Обязалось ли наше правительство следовать принципу ненасилия? Ответ отрицательный, правительство не связано ненасилием. Насколько я могу судить, при существующих обстоятельствах ни одно правительство не может быть связано ненасилием. Если бы мы взяли обязательство соблюдать принцип ненасилия, мы, разумеется, не содержали бы никакой армии, флота или военно-воздушных сил и, вероятно, также полиции. Можно иметь идеал. Можно следовать политике, ведущей в определенном направлении, но все же при существующих обстоятельствах не удается претворить этот идеал в жизнь.
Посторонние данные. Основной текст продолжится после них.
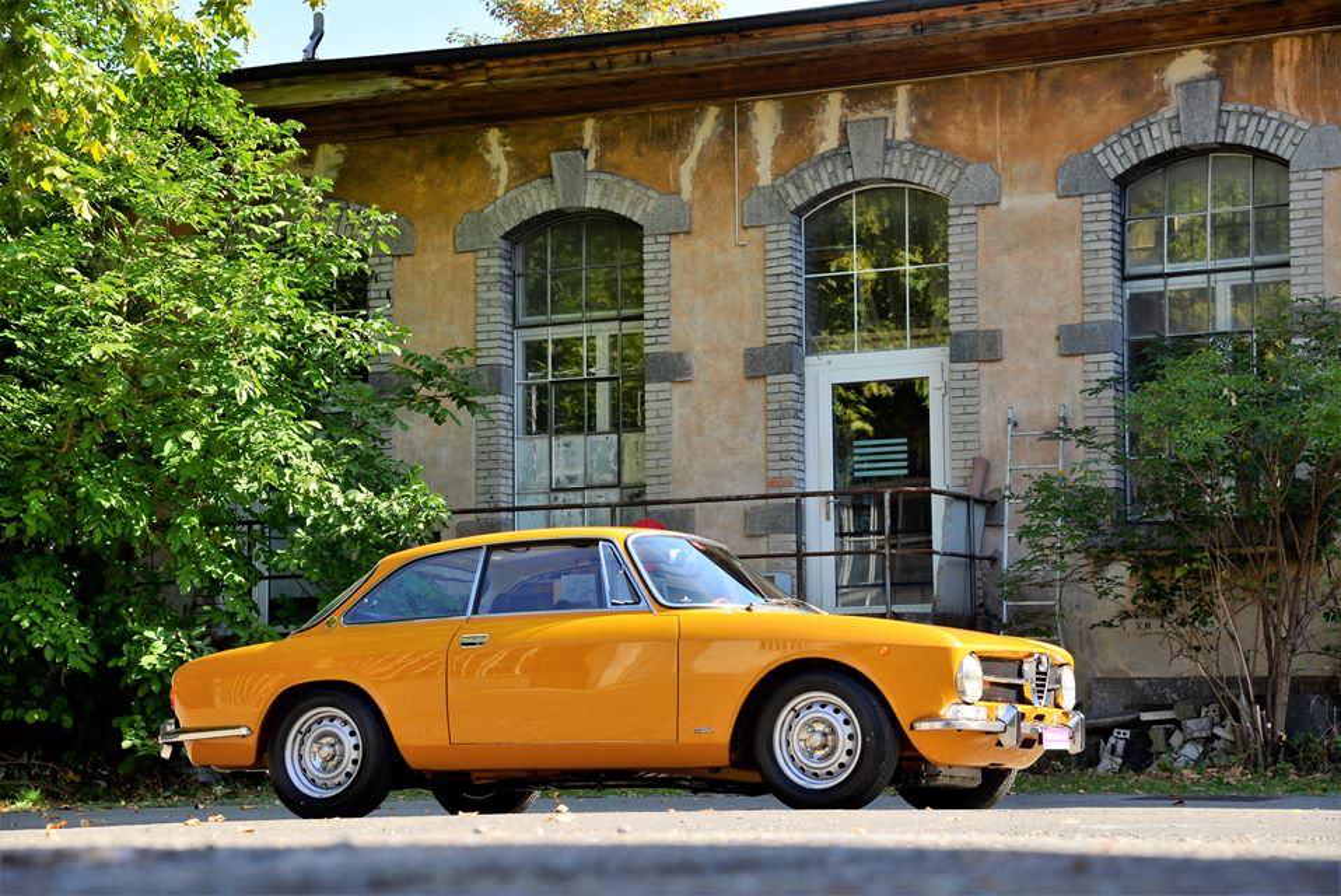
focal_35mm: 92
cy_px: 448
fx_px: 3429
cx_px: 670
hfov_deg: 22.1
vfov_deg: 14.9
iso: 200
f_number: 8
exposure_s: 1/200
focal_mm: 92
Для этого нам придется подождать какое-то время [3. С. 382].

Не знаю, насколько гандистская техника практически применима, потому что имеются бесчисленные трудности, но я думаю, что независимо от ее практической применимости, как интеллектуальный и психологический подход она может сильно нам помочь [2. С. 412].

Революционные изменения не могут быть осуществлены путем реформистской тактики и методов. Реформист, который боится радикальных перемен или свержения деспотического режима и стремится всего лишь к упразднению некоторых злоупотреблений, становится на практике одним из защитников этого режима. Поэтому мы должны воспитывать революционные взгляды, предусматривающие радикальные и далеко идущие перемены, а не неустойчивые представления нерешительного реформиста <…>. Я употребляю слово «революционный» в его правильном смысле, без прямой связи с насилием [3. С. 225].
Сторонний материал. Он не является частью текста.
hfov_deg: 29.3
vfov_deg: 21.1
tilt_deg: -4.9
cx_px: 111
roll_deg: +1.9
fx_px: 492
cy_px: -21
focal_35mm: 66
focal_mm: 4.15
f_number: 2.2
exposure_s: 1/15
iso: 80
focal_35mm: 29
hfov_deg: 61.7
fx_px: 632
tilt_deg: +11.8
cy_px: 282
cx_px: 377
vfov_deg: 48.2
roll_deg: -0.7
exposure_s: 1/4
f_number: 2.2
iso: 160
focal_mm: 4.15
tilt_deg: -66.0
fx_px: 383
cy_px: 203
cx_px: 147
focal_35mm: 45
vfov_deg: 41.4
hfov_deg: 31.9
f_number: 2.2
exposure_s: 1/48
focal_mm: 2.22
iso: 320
История показывает нам действие двух принципов — преемственности и перемен. Кажется, что они противостоят друг другу, и все же каждый из них обладает какими-то качествами другого. Мы замечаем то, что воспринимается нами как неожиданные перемены, в форме насильственных революций. Но любой геолог знает, что наиболее важные изменения в земной коре происходят постепенно, а землетрясения не так значительны в сравнении с ними. Так же и революции представляют собой лишь внешние проявления процесса перемен и постепенной эрозии [3. С. 144].
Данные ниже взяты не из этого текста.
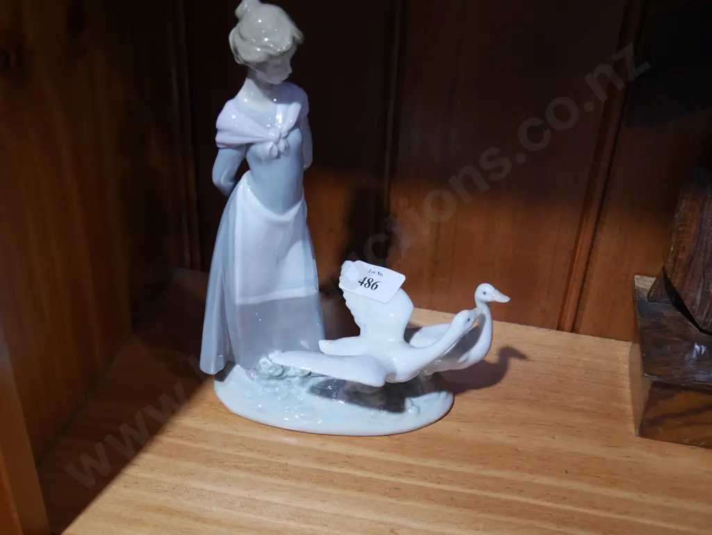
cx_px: 356
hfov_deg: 44.8
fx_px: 864
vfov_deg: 34.4
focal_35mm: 42
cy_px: 268
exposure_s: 1/60
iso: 640
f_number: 4.6
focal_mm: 21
Всегда должно быть равновесие перемен и преемственности… Если нет перемен, а существует только преемственность, тогда наступают застой и упадок. Если же есть одни перемены без преемственности, то это означает утрату корней, а ни одна страна или народ не могут выжить, если они потеряли связь с почвой, которая породила и вскормила их [3. С. 156 — 157].

…Мы унаследовали определенную структуру политическую, административную, судебную, экономическую и т. д. Нам приходится изменять ее. Есть два пути изменения: один заключается в том, чтобы разбить ее вдребезги и начать строить заново, сломать ее, если вам угодно, получить чистую доску и писать на ней… Я лично не согласен с этим. Хочется, чтобы вы поняли, что мы должны либо разрушить существующую систему целиком и начать строить с фундамента, либо изменить ее так быстро, как только возможно, и приблизить к этой системе, которая кажется нам справедливой. Нам приходится выбирать между этими двумя путями, потому что промежуточный курс был бы гибельным. Вы не разрушаете старую систему полностью и поэтому не начинаете строить заново, но вы и не даете развиваться процессам перемен. Ничего не происходит, кроме постоянного ухудшения положения и постепенного сползания к полному краху. Теперь многие настроены в пользу разрушения и строительства заново. Следствием этого курса будет, если, конечно, вы сумеете разрушить старую систему, громадный конфликт <…>. Это означает постоянный конфликт, а не мгновенный слом, как вам хотелось бы. Медленное разрушение занимает очень много времени и мешает заниматься другими делами <…>. Процесс разрушения ослабляет нацию во всех смыслах — с военной, экономической и финансовой точек зрения <…>. Как лицо, ответственное за индийское государство, я не осмелюсь ослабить свою нацию и дать возможность злонамеренным странам и злонамеренным силам устроить беспорядки в нашей стране [1. С. 372 — 374].